J’ai récemment parlé par téléphone avec Brooks, qui a également cofondé le programme de police innovante à Georgetown. Au cours de notre conversation, qui a été éditée pour plus de longueur et de clarté, nous avons discuté de ce qui manquait à sa formation policière, du lien entre les armes à feu et la sécurité policière, et pourquoi «personne n’est un bon flic» dans les systèmes de police contemporains.

J’ai été frappé par la lecture de votre premier livre et de ce livre que, à certains égards, vous décrivez deux phénomènes très similaires.

Comment tout est devenu crime et la police est devenue tout.

Font-ils partie de la même histoire d’une manière ou d’une autre?
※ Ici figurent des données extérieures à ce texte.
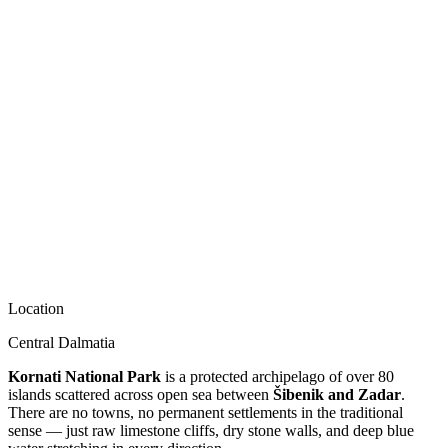
Location
Central Dalmatia
Kornati National Park
is a protected archipelago of over 80
islands scattered across open sea between
Šibenik and Zadar
.
There are no towns, no permanent settlements in the traditional
sense — just raw limestone cliffs, dry stone walls, and deep blue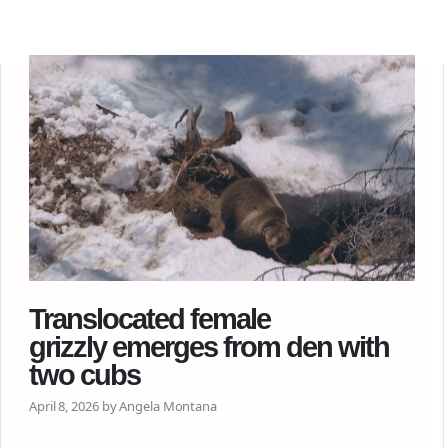
Translocated female
grizzly emerges from den with
two cubs
April 8, 2026 by Angela Montana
Tout à fait et drôle, vous devriez demander. Le deuxième livre allait à l’origine être sur ces connexions. Sur le plan intérieur, nous avons assisté à une énorme surcriminalisation, où les infractions civiles et les infractions réglementaires sont redéfinies comme des crimes, de nouveaux crimes sont créés, les délits sont redéfinis comme des crimes. Nous venons de créer de plus en plus de crimes, et plus vous créez de crimes, plus vous avez besoin de flics pour appliquer ces crimes. Si vous regardez certaines grandes villes et combien elles dépensent pour les services de police, par rapport à ce qu’elles dépensent pour tous les services sociaux combinés, les dépenses de police ont tendance à éclipser tous les autres services. C’est tout simplement incroyable. De plus, tout comme une grande partie de la guerre ressemble de plus en plus au maintien de l’ordre à l’étranger, une grande partie du maintien de l’ordre au niveau national ressemble à une guerre.

Pourquoi avez-vous pensé qu’il était important de raconter l’histoire du maintien de l’ordre en Amérique en partie à travers le prisme de la formation des policiers?

J’ai toujours été fasciné par les histoires que les gens racontent sur la violence et sa relation avec la loi. Quand j’étais à la faculté de droit, j’ai passé un semestre en Afrique du Sud et rédigé une sorte de thèse sur la transformation culturelle et la police sud-africaine. Et, au fil des ans, mon travail m’a souvent mis en contact avec des problèmes de police, généralement dans d’autres pays, et les parallèles avec certaines des questions qui m’ont fasciné en ce qui concerne l’armée étaient assez clairs. Quand j’ai découvert ce programme vraiment bizarre du Corps de Réserve de la Police à Washington, j’ai juste pensé, vous plaisantez. Vous laisseriez un professeur de droit avoir un badge et une arme? Et j’ai tout de suite été frappé de voir à quel point ce serait étrange mais aussi fascinant d’être à l’intérieur d’une culture si opaque à bien des égards, parfois adulée, parfois vilipendée, mais qui n’a pas tendance à être particulièrement bien entendu.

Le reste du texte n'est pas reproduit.